Retype every entry in its entirety, without alteration.

** Opening DATA block **

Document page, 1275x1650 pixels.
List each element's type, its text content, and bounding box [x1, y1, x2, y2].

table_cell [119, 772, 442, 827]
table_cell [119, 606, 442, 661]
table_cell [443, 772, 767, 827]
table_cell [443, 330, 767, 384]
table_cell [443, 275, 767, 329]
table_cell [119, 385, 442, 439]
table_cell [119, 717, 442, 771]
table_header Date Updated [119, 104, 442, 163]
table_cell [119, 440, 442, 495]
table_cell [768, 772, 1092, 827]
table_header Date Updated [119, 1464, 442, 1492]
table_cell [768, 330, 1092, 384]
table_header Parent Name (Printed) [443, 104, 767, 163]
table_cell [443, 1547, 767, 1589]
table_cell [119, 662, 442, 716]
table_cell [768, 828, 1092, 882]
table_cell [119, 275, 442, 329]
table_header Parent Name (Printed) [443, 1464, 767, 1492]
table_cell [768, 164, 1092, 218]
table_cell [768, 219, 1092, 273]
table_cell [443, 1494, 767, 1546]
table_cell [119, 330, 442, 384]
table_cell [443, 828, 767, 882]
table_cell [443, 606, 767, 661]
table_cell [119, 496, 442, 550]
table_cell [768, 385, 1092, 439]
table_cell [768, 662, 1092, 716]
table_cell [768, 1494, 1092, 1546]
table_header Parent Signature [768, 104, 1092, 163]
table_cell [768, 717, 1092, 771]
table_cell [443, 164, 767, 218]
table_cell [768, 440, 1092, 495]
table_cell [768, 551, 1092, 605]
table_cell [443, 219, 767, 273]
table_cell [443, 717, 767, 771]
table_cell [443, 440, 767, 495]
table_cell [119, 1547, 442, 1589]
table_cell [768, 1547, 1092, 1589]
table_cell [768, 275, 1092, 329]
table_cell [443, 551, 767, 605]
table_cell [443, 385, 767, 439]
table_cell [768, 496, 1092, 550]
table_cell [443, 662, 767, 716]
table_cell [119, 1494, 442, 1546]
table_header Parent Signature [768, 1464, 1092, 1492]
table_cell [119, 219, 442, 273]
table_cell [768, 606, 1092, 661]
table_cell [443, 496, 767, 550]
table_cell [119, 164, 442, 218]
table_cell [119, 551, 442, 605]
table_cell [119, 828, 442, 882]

** Closing DATA block **

[THE ANSWER]:
Document page, 1275x1650 pixels.
List each element's type, its text content, and bounding box [x1, y1, x2, y2].

table_cell [119, 772, 442, 827]
table_cell [119, 606, 442, 661]
table_cell [443, 772, 767, 827]
table_cell [443, 330, 767, 384]
table_cell [443, 275, 767, 329]
table_cell [119, 385, 442, 439]
table_cell [119, 717, 442, 771]
table_header Date Updated [119, 104, 442, 163]
table_cell [119, 440, 442, 495]
table_cell [768, 772, 1092, 827]
table_header Date Updated [119, 1464, 442, 1492]
table_cell [768, 330, 1092, 384]
table_header Parent Name (Printed) [443, 104, 767, 163]
table_cell [443, 1547, 767, 1589]
table_cell [119, 662, 442, 716]
table_cell [768, 828, 1092, 882]
table_cell [119, 275, 442, 329]
table_header Parent Name (Printed) [443, 1464, 767, 1492]
table_cell [768, 164, 1092, 218]
table_cell [768, 219, 1092, 273]
table_cell [443, 1494, 767, 1546]
table_cell [119, 330, 442, 384]
table_cell [443, 828, 767, 882]
table_cell [443, 606, 767, 661]
table_cell [119, 496, 442, 550]
table_cell [768, 385, 1092, 439]
table_cell [768, 662, 1092, 716]
table_cell [768, 1494, 1092, 1546]
table_header Parent Signature [768, 104, 1092, 163]
table_cell [768, 717, 1092, 771]
table_cell [443, 164, 767, 218]
table_cell [768, 440, 1092, 495]
table_cell [768, 551, 1092, 605]
table_cell [443, 219, 767, 273]
table_cell [443, 717, 767, 771]
table_cell [443, 440, 767, 495]
table_cell [119, 1547, 442, 1589]
table_cell [768, 1547, 1092, 1589]
table_cell [768, 275, 1092, 329]
table_cell [443, 551, 767, 605]
table_cell [443, 385, 767, 439]
table_cell [768, 496, 1092, 550]
table_cell [443, 662, 767, 716]
table_cell [119, 1494, 442, 1546]
table_header Parent Signature [768, 1464, 1092, 1492]
table_cell [119, 219, 442, 273]
table_cell [768, 606, 1092, 661]
table_cell [443, 496, 767, 550]
table_cell [119, 164, 442, 218]
table_cell [119, 551, 442, 605]
table_cell [119, 828, 442, 882]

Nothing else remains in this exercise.